[TASK INPUTS]
▼
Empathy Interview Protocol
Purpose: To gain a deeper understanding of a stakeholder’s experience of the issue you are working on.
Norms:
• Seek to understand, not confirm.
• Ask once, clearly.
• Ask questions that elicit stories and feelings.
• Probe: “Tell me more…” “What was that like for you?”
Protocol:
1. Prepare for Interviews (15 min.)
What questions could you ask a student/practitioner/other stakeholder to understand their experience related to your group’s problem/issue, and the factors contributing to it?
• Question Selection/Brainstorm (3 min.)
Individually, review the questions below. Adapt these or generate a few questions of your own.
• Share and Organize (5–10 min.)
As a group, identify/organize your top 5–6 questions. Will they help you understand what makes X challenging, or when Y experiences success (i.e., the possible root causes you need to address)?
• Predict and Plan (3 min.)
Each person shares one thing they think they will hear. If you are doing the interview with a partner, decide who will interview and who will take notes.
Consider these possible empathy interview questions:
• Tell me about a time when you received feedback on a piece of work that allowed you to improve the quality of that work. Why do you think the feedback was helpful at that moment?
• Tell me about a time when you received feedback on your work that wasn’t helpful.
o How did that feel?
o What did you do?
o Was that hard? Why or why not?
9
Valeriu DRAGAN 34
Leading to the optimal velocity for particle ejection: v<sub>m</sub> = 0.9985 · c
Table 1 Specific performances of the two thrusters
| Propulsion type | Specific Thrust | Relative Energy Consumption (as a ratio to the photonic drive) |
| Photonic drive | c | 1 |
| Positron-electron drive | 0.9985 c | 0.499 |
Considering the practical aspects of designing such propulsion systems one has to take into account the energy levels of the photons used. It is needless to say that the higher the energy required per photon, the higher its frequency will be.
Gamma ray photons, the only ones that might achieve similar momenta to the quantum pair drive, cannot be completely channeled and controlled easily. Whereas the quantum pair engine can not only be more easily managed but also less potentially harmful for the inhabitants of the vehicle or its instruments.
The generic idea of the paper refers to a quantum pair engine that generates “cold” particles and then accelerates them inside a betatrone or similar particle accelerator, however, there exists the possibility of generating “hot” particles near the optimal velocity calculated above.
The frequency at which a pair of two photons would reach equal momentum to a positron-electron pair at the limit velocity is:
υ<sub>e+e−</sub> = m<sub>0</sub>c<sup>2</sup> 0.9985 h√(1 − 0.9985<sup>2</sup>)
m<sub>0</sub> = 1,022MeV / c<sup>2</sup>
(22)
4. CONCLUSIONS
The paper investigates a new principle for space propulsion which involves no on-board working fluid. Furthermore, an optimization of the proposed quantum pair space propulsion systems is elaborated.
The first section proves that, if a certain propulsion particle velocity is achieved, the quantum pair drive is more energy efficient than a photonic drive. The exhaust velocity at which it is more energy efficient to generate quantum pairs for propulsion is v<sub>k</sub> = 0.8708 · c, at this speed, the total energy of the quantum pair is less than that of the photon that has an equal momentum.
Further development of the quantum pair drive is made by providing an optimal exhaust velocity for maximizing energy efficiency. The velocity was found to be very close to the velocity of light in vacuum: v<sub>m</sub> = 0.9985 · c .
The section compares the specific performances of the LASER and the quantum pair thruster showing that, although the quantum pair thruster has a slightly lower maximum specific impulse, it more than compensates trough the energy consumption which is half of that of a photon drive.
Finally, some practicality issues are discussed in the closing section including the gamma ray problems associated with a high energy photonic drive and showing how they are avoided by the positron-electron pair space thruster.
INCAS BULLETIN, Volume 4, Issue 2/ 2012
▲
[WORK TO BE COMPLETED]
Reproduce the entire listing above exactly, leaving nothing out.

[WRITTEN SOLUTION]
Empathy Interview Protocol
Purpose: To gain a deeper understanding of a stakeholder’s experience of the issue you are working on.
Norms:
• Seek to understand, not confirm.
• Ask once, clearly.
• Ask questions that elicit stories and feelings.
• Probe: “Tell me more…” “What was that like for you?”
Protocol:
1. Prepare for Interviews (15 min.)
What questions could you ask a student/practitioner/other stakeholder to understand their experience related to your group’s problem/issue, and the factors contributing to it?
• Question Selection/Brainstorm (3 min.)
Individually, review the questions below. Adapt these or generate a few questions of your own.
• Share and Organize (5–10 min.)
As a group, identify/organize your top 5–6 questions. Will they help you understand what makes X challenging, or when Y experiences success (i.e., the possible root causes you need to address)?
• Predict and Plan (3 min.)
Each person shares one thing they think they will hear. If you are doing the interview with a partner, decide who will interview and who will take notes.
Consider these possible empathy interview questions:
• Tell me about a time when you received feedback on a piece of work that allowed you to improve the quality of that work. Why do you think the feedback was helpful at that moment?
• Tell me about a time when you received feedback on your work that wasn’t helpful.
o How did that feel?
o What did you do?
o Was that hard? Why or why not?
9
Valeriu DRAGAN 34
Leading to the optimal velocity for particle ejection: v<sub>m</sub> = 0.9985 · c
Table 1 Specific performances of the two thrusters
| Propulsion type | Specific Thrust | Relative Energy Consumption (as a ratio to the photonic drive) |
| Photonic drive | c | 1 |
| Positron-electron drive | 0.9985 c | 0.499 |
Considering the practical aspects of designing such propulsion systems one has to take into account the energy levels of the photons used. It is needless to say that the higher the energy required per photon, the higher its frequency will be.
Gamma ray photons, the only ones that might achieve similar momenta to the quantum pair drive, cannot be completely channeled and controlled easily. Whereas the quantum pair engine can not only be more easily managed but also less potentially harmful for the inhabitants of the vehicle or its instruments.
The generic idea of the paper refers to a quantum pair engine that generates “cold” particles and then accelerates them inside a betatrone or similar particle accelerator, however, there exists the possibility of generating “hot” particles near the optimal velocity calculated above.
The frequency at which a pair of two photons would reach equal momentum to a positron-electron pair at the limit velocity is:
υ<sub>e+e−</sub> = m<sub>0</sub>c<sup>2</sup> 0.9985 h√(1 − 0.9985<sup>2</sup>)
m<sub>0</sub> = 1,022MeV / c<sup>2</sup>
(22)
4. CONCLUSIONS
The paper investigates a new principle for space propulsion which involves no on-board working fluid. Furthermore, an optimization of the proposed quantum pair space propulsion systems is elaborated.
The first section proves that, if a certain propulsion particle velocity is achieved, the quantum pair drive is more energy efficient than a photonic drive. The exhaust velocity at which it is more energy efficient to generate quantum pairs for propulsion is v<sub>k</sub> = 0.8708 · c, at this speed, the total energy of the quantum pair is less than that of the photon that has an equal momentum.
Further development of the quantum pair drive is made by providing an optimal exhaust velocity for maximizing energy efficiency. The velocity was found to be very close to the velocity of light in vacuum: v<sub>m</sub> = 0.9985 · c .
The section compares the specific performances of the LASER and the quantum pair thruster showing that, although the quantum pair thruster has a slightly lower maximum specific impulse, it more than compensates trough the energy consumption which is half of that of a photon drive.
Finally, some practicality issues are discussed in the closing section including the gamma ray problems associated with a high energy photonic drive and showing how they are avoided by the positron-electron pair space thruster.
INCAS BULLETIN, Volume 4, Issue 2/ 2012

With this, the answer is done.